Çerkezoğlu, Aile ve Sosyal Hizmetler Bakanının kısa süre önce yaptığı açıklamayı eleştirdi. Kadınların talebi doğrultusunda yarı zamanlı, esnek, evden ve kısmi çalışma ile ilgili düzenleme yaptıklarını ifade eden Bakana tepki gösterdi. “Bakanın söylediklerinin tersine kadınlar eşitlik istiyor, kadınlar çalışma hayatına eşit koşullarda katılmak istiyor” diyen Çerkezoğlu, şöyle konuştu: Çalışma hayatına katılmamızın önündeki en temel engel olan yaşlı ve çocuk bakımı işlerini kadınlar üzerinden alacak sosyal politikalar istiyoruz. İşyerlerine yakın alanlarda 24 saat açık kreş istiyoruz. Erkeklerle eşit koşullarda eşit işe eşit ücret aldığımız, çalışma hayatındaki bütün ayrımcılıkların son bulduğu bir çalışma yaşamı istiyoruz. Kadın işçilerin ücretinin bir ek gelir olarak görülmesinden vazgeçilmesini istiyoruz.” Grev alanında “Yaşasın Kadın Dayanışması”, “Corning İşçisi Yalnız Değildir” sloganları atıldı.

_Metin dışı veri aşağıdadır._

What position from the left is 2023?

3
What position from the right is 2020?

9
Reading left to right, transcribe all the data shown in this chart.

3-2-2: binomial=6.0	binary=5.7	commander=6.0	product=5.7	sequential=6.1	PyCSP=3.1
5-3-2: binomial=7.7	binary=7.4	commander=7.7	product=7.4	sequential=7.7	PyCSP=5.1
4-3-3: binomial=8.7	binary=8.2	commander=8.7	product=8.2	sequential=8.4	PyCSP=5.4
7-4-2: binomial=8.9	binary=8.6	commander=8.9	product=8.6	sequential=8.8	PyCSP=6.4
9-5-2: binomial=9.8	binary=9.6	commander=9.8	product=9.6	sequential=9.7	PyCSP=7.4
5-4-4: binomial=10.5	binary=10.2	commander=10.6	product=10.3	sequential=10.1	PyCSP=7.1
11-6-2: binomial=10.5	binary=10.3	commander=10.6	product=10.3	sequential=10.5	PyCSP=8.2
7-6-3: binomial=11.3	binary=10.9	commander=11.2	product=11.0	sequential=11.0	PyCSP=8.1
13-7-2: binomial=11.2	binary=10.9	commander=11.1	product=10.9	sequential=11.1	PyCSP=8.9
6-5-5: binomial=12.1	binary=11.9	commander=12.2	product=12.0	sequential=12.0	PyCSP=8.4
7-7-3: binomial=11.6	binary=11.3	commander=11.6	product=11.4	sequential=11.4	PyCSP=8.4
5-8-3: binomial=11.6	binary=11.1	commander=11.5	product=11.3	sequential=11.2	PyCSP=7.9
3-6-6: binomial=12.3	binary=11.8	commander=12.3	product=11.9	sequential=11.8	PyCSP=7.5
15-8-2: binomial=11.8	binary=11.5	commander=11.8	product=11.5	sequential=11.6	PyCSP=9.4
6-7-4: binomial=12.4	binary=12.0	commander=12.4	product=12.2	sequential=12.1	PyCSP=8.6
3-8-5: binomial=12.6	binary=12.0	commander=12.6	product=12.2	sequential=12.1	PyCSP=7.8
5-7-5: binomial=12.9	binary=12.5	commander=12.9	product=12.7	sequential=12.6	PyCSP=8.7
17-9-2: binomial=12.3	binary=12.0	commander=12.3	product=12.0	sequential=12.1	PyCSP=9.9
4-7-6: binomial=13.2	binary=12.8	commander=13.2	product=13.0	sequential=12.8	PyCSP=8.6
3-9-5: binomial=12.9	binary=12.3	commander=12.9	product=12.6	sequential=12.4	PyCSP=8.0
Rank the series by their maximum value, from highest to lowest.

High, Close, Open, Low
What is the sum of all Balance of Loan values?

KESK üyeleri çalıştıkları kamu işyerlerinde “savaşa ve şiddete dur de” kokartları taktılar. Kent meydanlarında yapılan açıklamalarda KESK üyesi kadınlar, “tırmandırılan militarizm ve savaşlar kadına yönelik şiddetin etkilerinin çok daha ağır yaşanmasına neden oluyor. Savaşlarda birçok kadın ve çocuk yerinden yurdundan ediliyor, geçim olanaklarından mahrum bırakılıyor, yaşanan şiddete bir de milliyetçilik, ırkçılık ve yabancı düşmanlığı ekleniyor. Bunlara mahkûm değiliz” dediler. KESK’in Ankara’da yaptığı basın açıklamasında “6 Şubat depreminin ardından 9 aydan fazla zaman geçti. Deprem bölgesinde kadınlar en temel ihtiyaçlarına hâlâ ulaşamıyor. Güvensiz konutlarda, çadır kentlerde, konteynerlerde yaşamlarını sürdürmeye çalışan binlerce kadın, türlü sağlık sorunlarıyla mücadele ediyor. Yıkıntıların arasında yeni bir kent kurmaya çalışıyor. Kentleri yeniden kuracak olan kadınlar bir araya geleceğiz, mücadeleye devam edeceğiz” dediler. Kadınlar hep birlikte “Unutmak Yok, Affetmek Yok, Helalleşmek Yok!” dediler.
98 gündür sendika hakkı için direnişte olan Tarım-Sen üyesi Agrobay işçileri 25 Kasım vesilesiyle düzenledikleri yürüyüşte “emeğimizin için, haklarımız için serada, fabrikada, işyerinde, evde, sokakta her yerde bizden çalınan her şeyi geri alana kadar direneceğiz” dediler.